Count the lines in the listing below that contain the string "Carolina", treating uppercase and lowercase as different, and give only the number.
————————
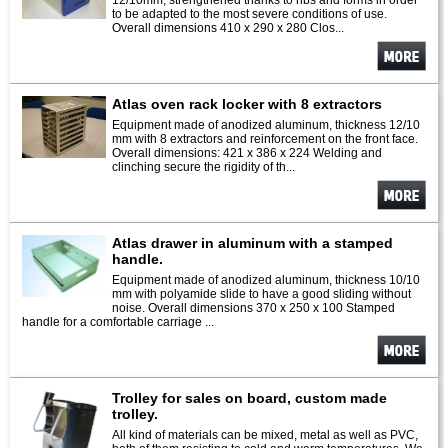
12/10mm, strengthened thanks to ribs and forms in order
to be adapted to the most severe conditions of use.
Overall dimensions 410 x 290 x 280 Clos...
See
more
Atlas oven rack locker with 8 extractors
Equipment made of anodized aluminum, thickness 12/10
mm with 8 extractors and reinforcement on the front face.
Overall dimensions: 421 x 386 x 224 Welding and
clinching secure the rigidity of th...
See
more
Atlas drawer in aluminum with a stamped
handle.
Equipment made of anodized aluminum, thickness 10/10
mm with polyamide slide to have a good sliding without
noise. Overall dimensions 370 x 250 x 100 Stamped
handle for a comfortable carriage ...
See
more
Trolley for sales on board, custom made
trolley.
All kind of materials can be mixed, metal as well as PVC,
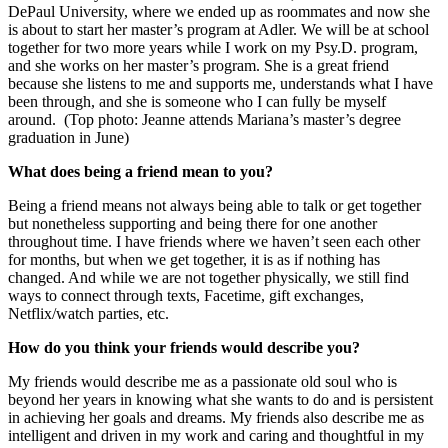
DePaul University, where we ended up as roommates and now she
is about to start her master’s program at Adler. We will be at school
together for two more years while I work on my Psy.D. program,
and she works on her master’s program. She is a great friend
because she listens to me and supports me, understands what I have
been through, and she is someone who I can fully be myself
around.
(Top photo: Jeanne attends Mariana’s master’s degree
graduation in June)
What does being a friend mean to you?
Being a friend means not always being able to talk or get together
but nonetheless supporting and being there for one another
throughout time. I have friends where we haven’t seen each other
for months, but when we get together, it is as if nothing has
changed. And while we are not together physically, we still find
ways to connect through texts, Facetime, gift exchanges,
Netflix/watch parties, etc.
How do you think your friends would describe you?
My friends would describe me as a passionate old soul who is
beyond her years in knowing what she wants to do and is persistent
in achieving her goals and dreams. My friends also describe me as
intelligent and driven in my work and caring and thoughtful in my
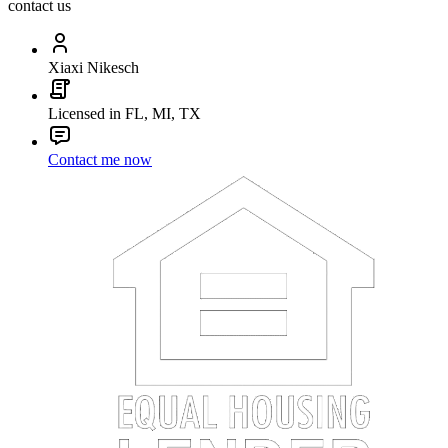
contact us
Xiaxi Nikesch
Licensed in FL, MI, TX
Contact me now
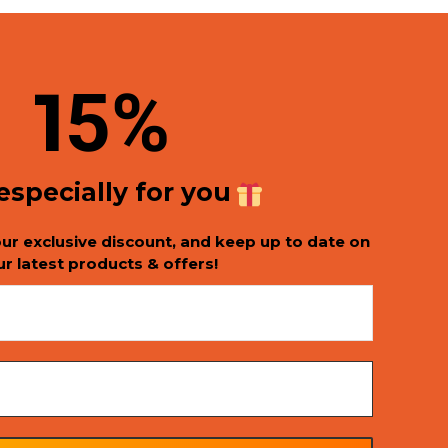
1
5%
 especially for you
our exclusive discount, and keep up to date on
ur latest products & offers!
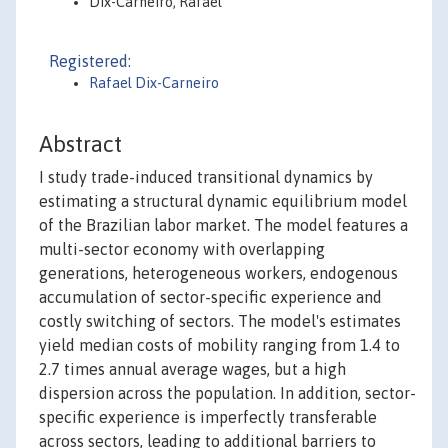
Dix-Carneiro, Rafael
Registered:
Rafael Dix-Carneiro
Abstract
I study trade-induced transitional dynamics by
estimating a structural dynamic equilibrium model
of the Brazilian labor market. The model features a
multi-sector economy with overlapping
generations, heterogeneous workers, endogenous
accumulation of sector-specific experience and
costly switching of sectors. The model's estimates
yield median costs of mobility ranging from 1.4 to
2.7 times annual average wages, but a high
dispersion across the population. In addition, sector-
specific experience is imperfectly transferable
across sectors, leading to additional barriers to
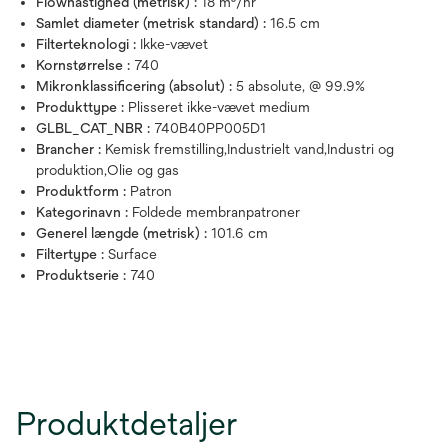
Flowhastighed (metrisk) :
18 m³/hr
Samlet diameter (metrisk standard) :
16.5 cm
Filterteknologi :
Ikke-vævet
Kornstørrelse :
740
Mikronklassificering (absolut) :
5 absolute, @ 99.9%
Produkttype :
Plisseret ikke-vævet medium
GLBL_CAT_NBR :
740B40PP005D1
Brancher :
Kemisk fremstilling,Industrielt vand,Industri og
produktion,Olie og gas
Produktform :
Patron
Kategorinavn :
Foldede membranpatroner
Generel længde (metrisk) :
101.6 cm
Filtertype :
Surface
Produktserie :
740
Produktdetaljer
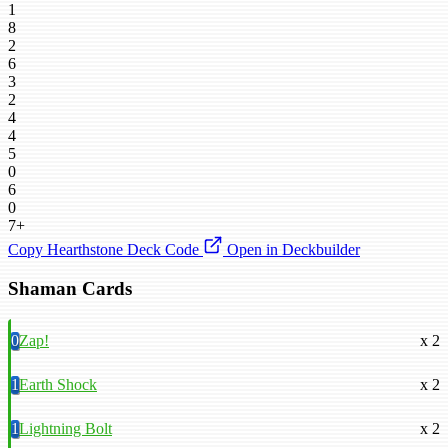
1
8
2
6
3
2
4
4
5
0
6
0
7+
Copy Hearthstone Deck Code
Open in Deckbuilder
Shaman Cards
0
Zap!
x 2
1
Earth Shock
x 2
1
Lightning Bolt
x 2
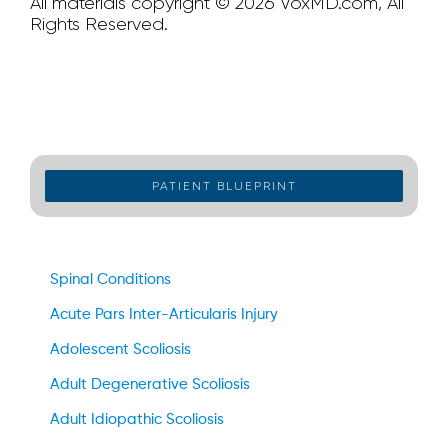
All materials copyright © 2026 VoxMD.com, All
Rights Reserved.
PATIENT BLUEPRINT
Spinal Conditions
Acute Pars Inter-Articularis Injury
Adolescent Scoliosis
Adult Degenerative Scoliosis
Adult Idiopathic Scoliosis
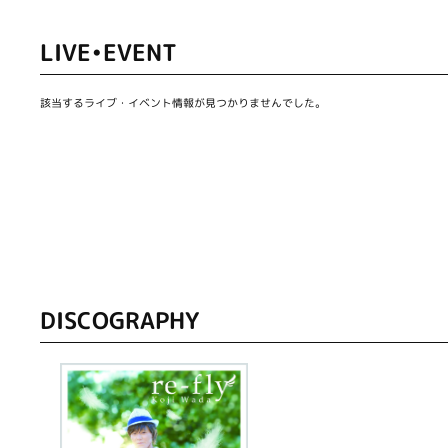
LIVE•EVENT
該当するライブ・イベント情報が見つかりませんでした。
DISCOGRAPHY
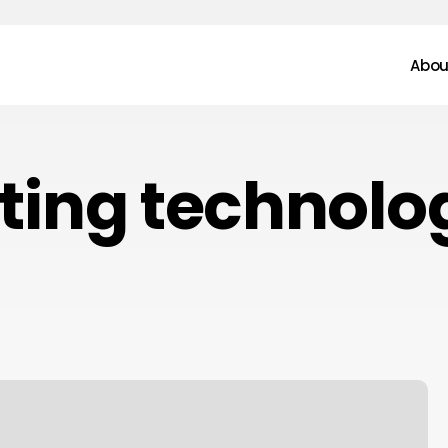
Abou
sting technolo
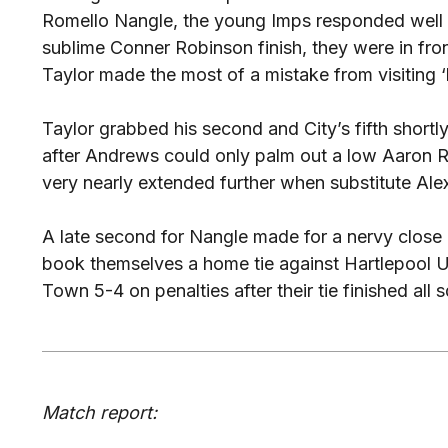
Romello Nangle, the young Imps responded well an
sublime Conner Robinson finish, they were in fro
Taylor made the most of a mistake from visiting
Taylor grabbed his second and City’s fifth shortl
after Andrews could only palm out a low Aaron Ri
very nearly extended further when substitute Ale
A late second for Nangle made for a nervy close 
book themselves a home tie against Hartlepool 
Town 5-4 on penalties after their tie finished all
Match report:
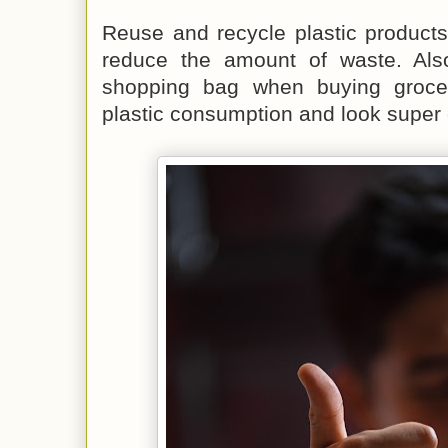
Reuse and recycle plastic product
reduce the amount of waste. Als
shopping bag when buying grocer
plastic consumption and look super c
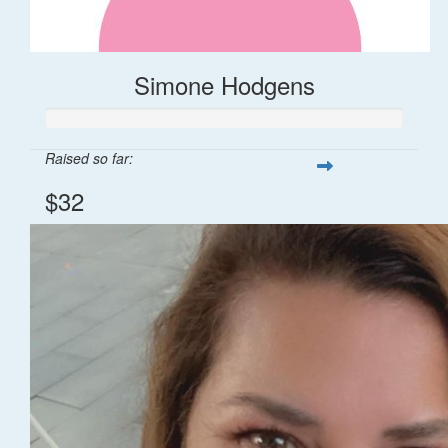
Simone Hodgens
Raised so far:
$32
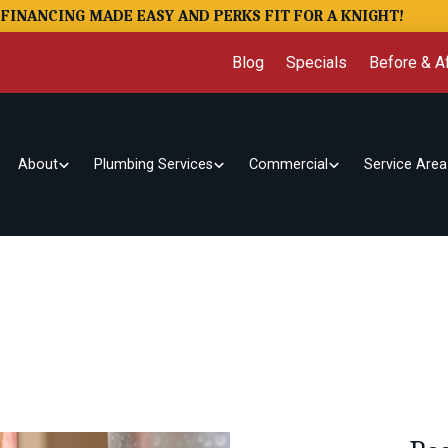
FINANCING MADE EASY AND PERKS FIT FOR A KNIGHT!
Blog
Specials
Before & Af
About
Plumbing Services
Commercial
Service Area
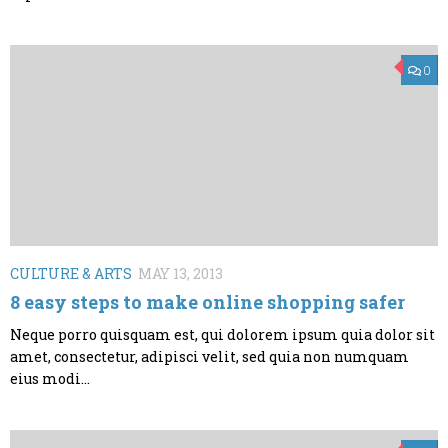
0
CULTURE & ARTS
MAY 13, 2013
8 easy steps to make online shopping safer
Neque porro quisquam est, qui dolorem ipsum quia dolor sit
amet, consectetur, adipisci velit, sed quia non numquam
eius modi...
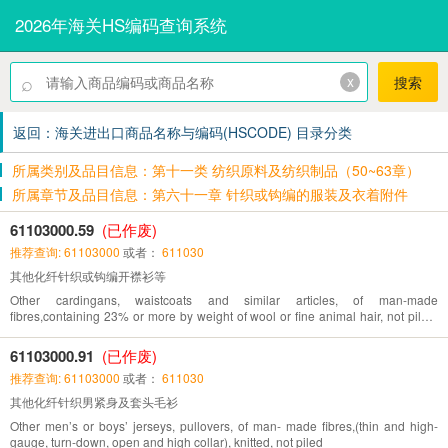
2026年海关HS编码查询系统
⌕
x
搜索
返回：海关进出口商品名称与编码(HSCODE) 目录分类
所属类别及品目信息：第十一类 纺织原料及纺织制品（50~63章）
所属章节及品目信息：第六十一章 针织或钩编的服装及衣着附件
61103000.59
(已作废)
推荐查询: 61103000
或者：
611030
其他化纤针织或钩编开襟衫等
Other cardingans, waistcoats and similar articles, of man-made
fibres,containing 23% or more by weight of wool or fine animal hair, not piled,
knitted or crocheted
61103000.91
(已作废)
推荐查询: 61103000
或者：
611030
其他化纤针织男紧身及套头毛衫
Other men’s or boys’ jerseys, pullovers, of man- made fibres,(thin and high-
gauge, turn-down, open and high collar), knitted, not piled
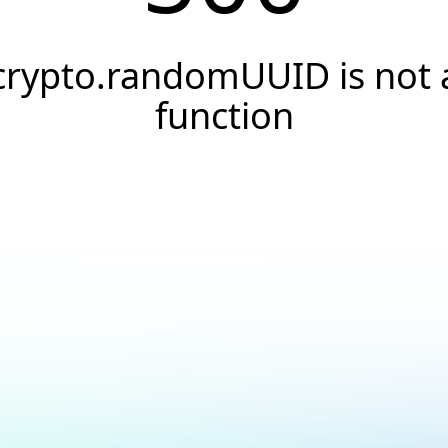
crypto.randomUUID is not 
function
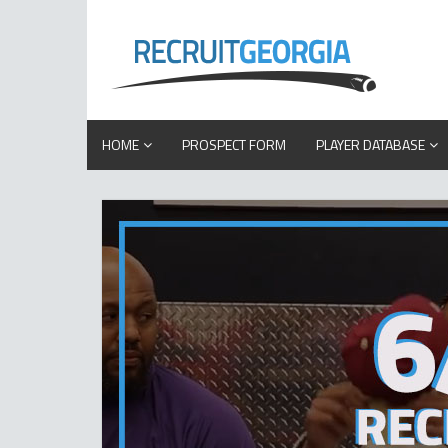
HOME
PROSPECT FORM
PLAYER DATABASE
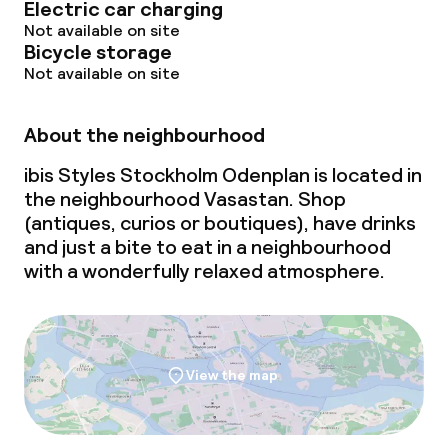
Electric car charging
Not available on site
Bicycle storage
Not available on site
About the neighbourhood
ibis Styles Stockholm Odenplan is located in
the neighbourhood Vasastan. Shop
(antiques, curios or boutiques), have drinks
and just a bite to eat in a neighbourhood
with a wonderfully relaxed atmosphere.
View the map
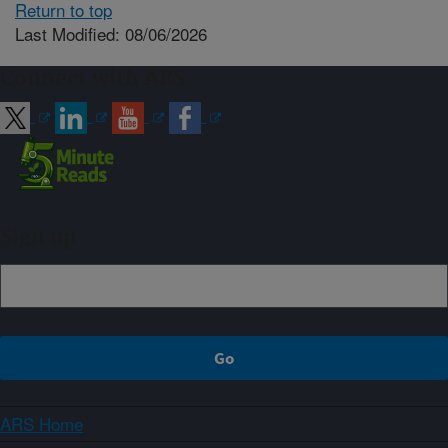
Return to top
Last Modified: 08/06/2026
Connect with ARS
Sign up
ARS Home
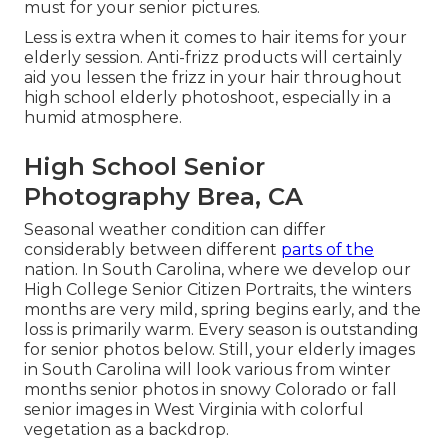
must for your senior pictures.
Less is extra when it comes to hair items for your
elderly session. Anti-frizz products will certainly
aid you lessen the frizz in your hair throughout
high school elderly photoshoot, especially in a
humid atmosphere.
High School Senior
Photography Brea, CA
Seasonal weather condition can differ
considerably between different
parts of the
nation. In South Carolina, where we develop our
High College Senior Citizen Portraits, the winters
months are very mild, spring begins early, and the
loss is primarily warm. Every season is outstanding
for senior photos below. Still, your
elderly images
in South Carolina
will look various from winter
months senior photos in snowy Colorado or fall
senior images in West Virginia with colorful
vegetation as a backdrop.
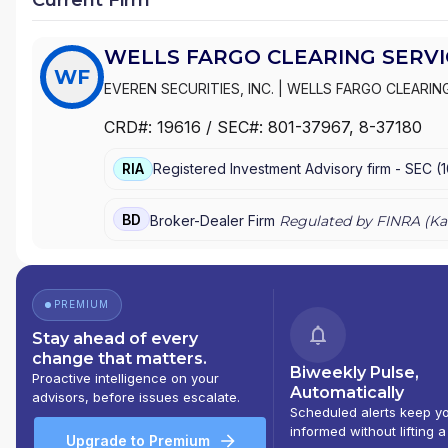
WELLS FARGO CLEARING SERVIC
WF
EVEREN SECURITIES, INC.
|
WELLS FARGO CLEARING
WACHOVIA SECURITIES, LLC
|
WACHOVIA SECURITIE
CRD#:
19616
/ SEC#:
801-37967
, 8-37180
|
FIRST UNION SECURITIES, INC.
|
FIRST CLEARING
RIA
Registered Investment Advisory firm -
SEC
(
BD
Broker-Dealer Firm
Regulated by FINRA (
Ka
PREMIUM
Stay ahead of every
change that matters.
Biweekly Pulse,
Proactive intelligence on your
Automatically
advisors, before issues escalate.
Scheduled alerts keep y
informed without lifting a
Upgrade to Premium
————————
Exercise answer: 2